Version comparison data:
━━━

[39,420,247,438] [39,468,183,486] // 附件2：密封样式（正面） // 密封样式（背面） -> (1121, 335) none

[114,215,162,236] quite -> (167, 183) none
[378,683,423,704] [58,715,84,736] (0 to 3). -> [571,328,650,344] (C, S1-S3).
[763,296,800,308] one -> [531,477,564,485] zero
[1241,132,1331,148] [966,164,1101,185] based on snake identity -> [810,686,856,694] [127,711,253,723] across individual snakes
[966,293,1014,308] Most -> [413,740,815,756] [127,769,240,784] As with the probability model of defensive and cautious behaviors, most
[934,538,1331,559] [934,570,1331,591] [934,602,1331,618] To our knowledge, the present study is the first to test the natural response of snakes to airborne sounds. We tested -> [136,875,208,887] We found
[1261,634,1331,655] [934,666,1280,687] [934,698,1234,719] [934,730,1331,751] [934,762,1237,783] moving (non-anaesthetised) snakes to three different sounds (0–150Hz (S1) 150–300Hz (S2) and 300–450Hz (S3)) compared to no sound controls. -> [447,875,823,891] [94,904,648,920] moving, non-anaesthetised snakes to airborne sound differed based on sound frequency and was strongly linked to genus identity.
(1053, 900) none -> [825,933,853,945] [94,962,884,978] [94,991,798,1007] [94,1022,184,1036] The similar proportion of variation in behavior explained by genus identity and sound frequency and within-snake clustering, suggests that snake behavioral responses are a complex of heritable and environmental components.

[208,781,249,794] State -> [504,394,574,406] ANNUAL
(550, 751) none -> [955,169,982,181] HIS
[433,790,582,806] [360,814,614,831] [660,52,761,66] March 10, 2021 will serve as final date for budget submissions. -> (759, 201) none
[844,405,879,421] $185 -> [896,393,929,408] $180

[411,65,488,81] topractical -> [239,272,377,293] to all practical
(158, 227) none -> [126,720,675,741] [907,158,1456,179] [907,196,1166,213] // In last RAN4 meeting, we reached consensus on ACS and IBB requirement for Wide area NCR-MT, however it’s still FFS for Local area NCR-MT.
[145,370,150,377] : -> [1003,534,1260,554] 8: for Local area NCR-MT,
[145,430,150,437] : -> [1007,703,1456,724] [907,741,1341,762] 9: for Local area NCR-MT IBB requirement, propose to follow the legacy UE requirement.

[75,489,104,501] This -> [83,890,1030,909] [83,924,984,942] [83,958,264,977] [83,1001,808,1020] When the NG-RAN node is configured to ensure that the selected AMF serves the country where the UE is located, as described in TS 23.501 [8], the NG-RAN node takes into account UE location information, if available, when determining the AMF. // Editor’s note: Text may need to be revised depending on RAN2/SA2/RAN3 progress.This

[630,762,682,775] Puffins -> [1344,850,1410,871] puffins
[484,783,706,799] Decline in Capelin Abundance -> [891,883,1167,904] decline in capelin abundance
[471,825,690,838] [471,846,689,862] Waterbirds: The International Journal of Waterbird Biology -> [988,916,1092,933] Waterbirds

━━━

## [Work to complete]
Reproduce exactly the lines from the one with "[844,405,879,421] $185 ->" through the end of the entries above, both ends included.

## [Solution for this exercise]
[844,405,879,421] $185 -> [896,393,929,408] $180

[411,65,488,81] topractical -> [239,272,377,293] to all practical
(158, 227) none -> [126,720,675,741] [907,158,1456,179] [907,196,1166,213] // In last RAN4 meeting, we reached consensus on ACS and IBB requirement for Wide area NCR-MT, however it’s still FFS for Local area NCR-MT.
[145,370,150,377] : -> [1003,534,1260,554] 8: for Local area NCR-MT,
[145,430,150,437] : -> [1007,703,1456,724] [907,741,1341,762] 9: for Local area NCR-MT IBB requirement, propose to follow the legacy UE requirement.

[75,489,104,501] This -> [83,890,1030,909] [83,924,984,942] [83,958,264,977] [83,1001,808,1020] When the NG-RAN node is configured to ensure that the selected AMF serves the country where the UE is located, as described in TS 23.501 [8], the NG-RAN node takes into account UE location information, if available, when determining the AMF. // Editor’s note: Text may need to be revised depending on RAN2/SA2/RAN3 progress.This

[630,762,682,775] Puffins -> [1344,850,1410,871] puffins
[484,783,706,799] Decline in Capelin Abundance -> [891,883,1167,904] decline in capelin abundance
[471,825,690,838] [471,846,689,862] Waterbirds: The International Journal of Waterbird Biology -> [988,916,1092,933] Waterbirds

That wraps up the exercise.